Benfica 3 Sporting 2 de 1979/1980

É certo que no caldeirão passional do futebol os adeptos têm de aprender desde miúdos a "comportarem-se", a perceber que em determinados contextos é necessário "entrar mudo e sair calado", arte que lhes virá a ser bem útil em outros palcos alheios às coisas da bola. Ainda me lembro das minhas incursões ao velho estádio da Luz, galgando a segunda circular e entrando bancadas adentro, manhoso no velho truque - então possível naquelas desorganizadas bancadas populares, ainda que eu já espigadote nos meus 15 anos  - do "ó vizinho, dá para entrar consigo?" aplicado ao adepto sénior e solitário de ar mais entusiástico ou simpático, algo que tinha aprendido desde bem mais cedo ali ao campo Branca Lucas, sede do popular Sport Lisboa e Olivais, então clube mais que veterano da III Divisão, zona sul. Atrevimentos esses que me conduziam ao célebre "Terceiro Anel" pejado de viscerais adeptos benfiquistas, e que me advinham do entusiasmo sportinguista daquela época, encetada sob o comando do professor Rodrigues Dias e seguida com Fernando Mendes, que culminaria com o almejado título após um longo jejum de 5 anos sem que o clube ganhasse o campeonato.

E bem me lembro de que no início do Benfica-Sporting (que os da casa venceriam através das costumeiras "fintas" de Chalana, mestre que era nos saltos para a piscina) lá me levantei, entusiasmado com um qualquer lance perigoso do ataque sportinguista. Para logo receber um coro de invectivas e reprimendas que me fez baixar a grimpa, caladinho que nem um rato até ao apito final. Tal como caladinho estive, ainda que esfuziante de alegria sarcástica, no magnífico Benfica 1 - Boavista 2, um delicioso jogo em que o genial e tão peculiar Vítor Baptista - que havia sido dispensado do Benfica, dada a sua consabida irresponsabilidade profissional - estraçalhou a sua antiga equipa, de forma tão flagrante que foi imensamente aplaudido pelos adeptos da casa.

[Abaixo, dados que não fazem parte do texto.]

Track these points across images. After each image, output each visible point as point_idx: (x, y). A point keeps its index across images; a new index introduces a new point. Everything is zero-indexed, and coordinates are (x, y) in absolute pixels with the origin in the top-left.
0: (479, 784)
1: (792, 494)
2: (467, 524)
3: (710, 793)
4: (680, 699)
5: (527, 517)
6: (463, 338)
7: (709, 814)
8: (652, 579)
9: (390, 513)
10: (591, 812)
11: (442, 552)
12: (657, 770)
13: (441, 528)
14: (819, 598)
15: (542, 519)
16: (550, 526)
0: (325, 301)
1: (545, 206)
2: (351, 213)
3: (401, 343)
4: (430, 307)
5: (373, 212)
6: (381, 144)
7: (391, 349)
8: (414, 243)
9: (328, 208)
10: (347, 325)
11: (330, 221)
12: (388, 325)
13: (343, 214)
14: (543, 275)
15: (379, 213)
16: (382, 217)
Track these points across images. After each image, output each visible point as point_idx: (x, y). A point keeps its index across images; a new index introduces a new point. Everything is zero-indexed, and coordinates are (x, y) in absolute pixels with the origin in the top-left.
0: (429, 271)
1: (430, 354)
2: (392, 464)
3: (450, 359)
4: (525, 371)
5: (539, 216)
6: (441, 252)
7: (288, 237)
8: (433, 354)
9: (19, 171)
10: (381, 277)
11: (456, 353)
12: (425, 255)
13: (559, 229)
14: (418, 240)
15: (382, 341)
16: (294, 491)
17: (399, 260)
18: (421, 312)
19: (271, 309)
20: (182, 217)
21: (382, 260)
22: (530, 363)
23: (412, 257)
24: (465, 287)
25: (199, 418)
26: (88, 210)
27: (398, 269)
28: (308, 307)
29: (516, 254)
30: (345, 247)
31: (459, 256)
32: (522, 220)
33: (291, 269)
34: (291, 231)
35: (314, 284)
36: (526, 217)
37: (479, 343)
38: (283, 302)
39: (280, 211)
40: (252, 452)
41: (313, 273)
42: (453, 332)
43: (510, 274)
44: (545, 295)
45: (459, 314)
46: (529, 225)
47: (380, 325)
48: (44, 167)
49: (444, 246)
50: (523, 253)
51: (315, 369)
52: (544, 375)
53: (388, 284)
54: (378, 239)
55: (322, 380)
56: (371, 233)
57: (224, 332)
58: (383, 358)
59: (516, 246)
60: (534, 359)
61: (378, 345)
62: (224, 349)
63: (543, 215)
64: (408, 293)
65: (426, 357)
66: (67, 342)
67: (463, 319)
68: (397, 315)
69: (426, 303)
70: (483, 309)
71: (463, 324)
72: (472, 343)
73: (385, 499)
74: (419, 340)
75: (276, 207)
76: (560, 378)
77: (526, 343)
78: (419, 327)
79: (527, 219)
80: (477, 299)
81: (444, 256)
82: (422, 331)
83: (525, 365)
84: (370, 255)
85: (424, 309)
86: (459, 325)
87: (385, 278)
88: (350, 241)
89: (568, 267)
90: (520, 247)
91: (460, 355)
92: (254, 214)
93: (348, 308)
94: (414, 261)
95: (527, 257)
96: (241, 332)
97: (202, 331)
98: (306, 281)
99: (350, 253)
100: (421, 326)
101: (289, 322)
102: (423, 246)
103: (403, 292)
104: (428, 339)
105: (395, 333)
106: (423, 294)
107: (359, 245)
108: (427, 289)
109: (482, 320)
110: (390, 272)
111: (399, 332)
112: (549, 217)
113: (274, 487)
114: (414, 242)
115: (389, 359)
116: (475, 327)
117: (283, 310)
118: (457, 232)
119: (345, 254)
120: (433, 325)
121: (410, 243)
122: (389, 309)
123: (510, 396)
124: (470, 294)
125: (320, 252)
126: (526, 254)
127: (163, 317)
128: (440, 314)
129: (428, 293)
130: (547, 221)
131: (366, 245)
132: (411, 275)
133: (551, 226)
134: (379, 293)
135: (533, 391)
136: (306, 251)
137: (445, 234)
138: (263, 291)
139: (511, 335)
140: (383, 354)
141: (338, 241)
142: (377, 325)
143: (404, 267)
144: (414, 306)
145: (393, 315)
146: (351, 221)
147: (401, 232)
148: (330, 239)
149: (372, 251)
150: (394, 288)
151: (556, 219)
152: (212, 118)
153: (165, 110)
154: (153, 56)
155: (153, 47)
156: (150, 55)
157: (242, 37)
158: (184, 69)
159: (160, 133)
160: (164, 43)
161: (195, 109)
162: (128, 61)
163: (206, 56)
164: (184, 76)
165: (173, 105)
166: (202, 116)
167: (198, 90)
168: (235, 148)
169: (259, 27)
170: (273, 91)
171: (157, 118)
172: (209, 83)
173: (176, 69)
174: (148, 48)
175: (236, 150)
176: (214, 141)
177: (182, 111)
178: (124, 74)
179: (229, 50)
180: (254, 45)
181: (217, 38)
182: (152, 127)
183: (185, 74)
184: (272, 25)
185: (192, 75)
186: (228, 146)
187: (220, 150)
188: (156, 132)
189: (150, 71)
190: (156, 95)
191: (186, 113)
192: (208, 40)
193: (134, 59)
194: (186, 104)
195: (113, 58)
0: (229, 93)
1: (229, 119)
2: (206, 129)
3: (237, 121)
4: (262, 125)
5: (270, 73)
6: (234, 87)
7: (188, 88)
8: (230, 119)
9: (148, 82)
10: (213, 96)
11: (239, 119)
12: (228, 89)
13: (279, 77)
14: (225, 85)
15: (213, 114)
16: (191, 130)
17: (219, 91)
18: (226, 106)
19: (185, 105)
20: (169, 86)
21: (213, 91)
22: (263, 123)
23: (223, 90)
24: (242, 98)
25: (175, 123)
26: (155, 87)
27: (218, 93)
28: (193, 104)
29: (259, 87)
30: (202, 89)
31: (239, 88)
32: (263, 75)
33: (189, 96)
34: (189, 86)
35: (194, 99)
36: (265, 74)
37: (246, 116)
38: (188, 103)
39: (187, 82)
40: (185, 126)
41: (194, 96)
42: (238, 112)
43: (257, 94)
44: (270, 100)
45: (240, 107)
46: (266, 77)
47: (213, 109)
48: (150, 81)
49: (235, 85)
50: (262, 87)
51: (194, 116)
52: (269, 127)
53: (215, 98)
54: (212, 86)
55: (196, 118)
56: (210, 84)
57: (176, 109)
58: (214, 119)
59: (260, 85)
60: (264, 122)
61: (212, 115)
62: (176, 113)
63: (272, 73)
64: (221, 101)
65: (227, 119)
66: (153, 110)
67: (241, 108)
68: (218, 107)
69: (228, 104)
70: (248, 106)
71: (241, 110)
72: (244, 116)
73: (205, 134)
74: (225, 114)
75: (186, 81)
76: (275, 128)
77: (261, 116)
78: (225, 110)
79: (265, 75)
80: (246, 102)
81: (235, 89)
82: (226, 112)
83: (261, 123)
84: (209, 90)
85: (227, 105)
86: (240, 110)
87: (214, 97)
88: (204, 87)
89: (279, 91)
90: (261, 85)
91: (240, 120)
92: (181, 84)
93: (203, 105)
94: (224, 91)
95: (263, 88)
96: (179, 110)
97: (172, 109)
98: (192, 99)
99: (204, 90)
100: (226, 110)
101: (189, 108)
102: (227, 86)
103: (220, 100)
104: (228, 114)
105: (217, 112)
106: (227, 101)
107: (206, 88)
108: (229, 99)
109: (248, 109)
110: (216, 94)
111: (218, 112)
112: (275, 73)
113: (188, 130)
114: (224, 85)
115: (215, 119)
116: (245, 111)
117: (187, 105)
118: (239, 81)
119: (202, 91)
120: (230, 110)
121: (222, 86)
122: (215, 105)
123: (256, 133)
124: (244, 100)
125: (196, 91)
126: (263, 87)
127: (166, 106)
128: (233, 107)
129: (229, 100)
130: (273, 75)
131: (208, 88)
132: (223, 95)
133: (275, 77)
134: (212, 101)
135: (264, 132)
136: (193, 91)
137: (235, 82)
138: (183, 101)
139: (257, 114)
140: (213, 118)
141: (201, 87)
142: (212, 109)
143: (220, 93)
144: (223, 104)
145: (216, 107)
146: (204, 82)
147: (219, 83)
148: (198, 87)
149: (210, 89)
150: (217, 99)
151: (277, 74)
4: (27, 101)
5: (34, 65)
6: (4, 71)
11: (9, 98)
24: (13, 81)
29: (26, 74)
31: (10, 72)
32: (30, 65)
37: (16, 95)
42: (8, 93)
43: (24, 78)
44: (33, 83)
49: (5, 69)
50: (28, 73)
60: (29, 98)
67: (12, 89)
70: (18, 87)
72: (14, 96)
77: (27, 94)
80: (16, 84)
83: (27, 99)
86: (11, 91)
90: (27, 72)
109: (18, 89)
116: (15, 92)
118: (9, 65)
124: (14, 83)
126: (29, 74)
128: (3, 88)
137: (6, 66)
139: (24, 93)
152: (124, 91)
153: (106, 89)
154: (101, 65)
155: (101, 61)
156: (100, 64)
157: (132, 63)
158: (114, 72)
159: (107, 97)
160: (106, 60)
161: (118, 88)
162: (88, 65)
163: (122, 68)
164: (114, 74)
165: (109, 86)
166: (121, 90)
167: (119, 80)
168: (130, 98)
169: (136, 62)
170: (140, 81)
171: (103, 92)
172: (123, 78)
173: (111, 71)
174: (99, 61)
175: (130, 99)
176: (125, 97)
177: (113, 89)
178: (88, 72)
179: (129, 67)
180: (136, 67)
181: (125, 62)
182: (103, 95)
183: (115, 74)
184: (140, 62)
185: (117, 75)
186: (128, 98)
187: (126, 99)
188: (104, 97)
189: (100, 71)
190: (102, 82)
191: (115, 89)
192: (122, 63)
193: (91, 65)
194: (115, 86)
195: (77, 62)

Enfim, ficou-me a memória para sempre, e nisso alguma simpatia pelo adepto minoritário em casa alheia, sempre a torcer-se para não dar sinal de que é dos "outros". É raro ir ao futebol, espectáculo demasiado caro para as minhas posses, mas quando me acontece ir a Alvalade - ou porque levo algum sobrinho-neto, noblesse oblige, ou porque algum amigo me convida -, lá está sempre (e às vezes acompanhando-me) um qualquer não-sportinguista, ao qual desejo que se saiba "comportar", para assim evitar os grunhos, esses omnipresentes no mundo da bola. Há pouco, julgo que na época passada, um amigo teve a caridade bem-intencionada de me convidar para um Sporting-Benfica (como de boas intenções está o inferno cheio os de Carnide foram ganhar, raisparta). E mesmo à minha frente, nos bancos imediatamente abaixo, estavam três jovens no final da sua adolescência, num buço talvez já universitário. Um deles, logo de início ali se mostrando, no menear e no gemer, dado a benfiquismos - e logo lhe dei o aviso, sorridente, de mais-velho "olha que é capaz de ser melhor controlares-te", que estávamos em pleno covil do leão, o reduto dos lugares cativos (aqueles que agora, devido a qualquer imbecil decisão, se chamam "gamebox"). O rapaz atrapalhou-se, pediu desculpa, coisa que lhe disse ser inútil, pelo menos para mim, mas que evitasse ele que alguém o viesse a chatear. Pois, repito-me, os grunhos são omnipresentes no mundo da bola, sejam lá quais forem as cores com que se disfarçam. No fim, sacaninha, lá saía ele com os seus amigos, com um ricto meio sorridente meio atrapalhado, e lá me despedi com um "parabéns, raisparta!".

Enfim, tudo isto é o perorar memorialista, coisa comum nos velhos solitários. Mas é o preâmbulo da questão que me parece ser a única realmente relevante face ao acontecido na semana passada no estádio do Famalicão: que merda de pai é que vendo o seu filho de 10 anos ser obrigado a despir-se fica no estádio a ver a bola?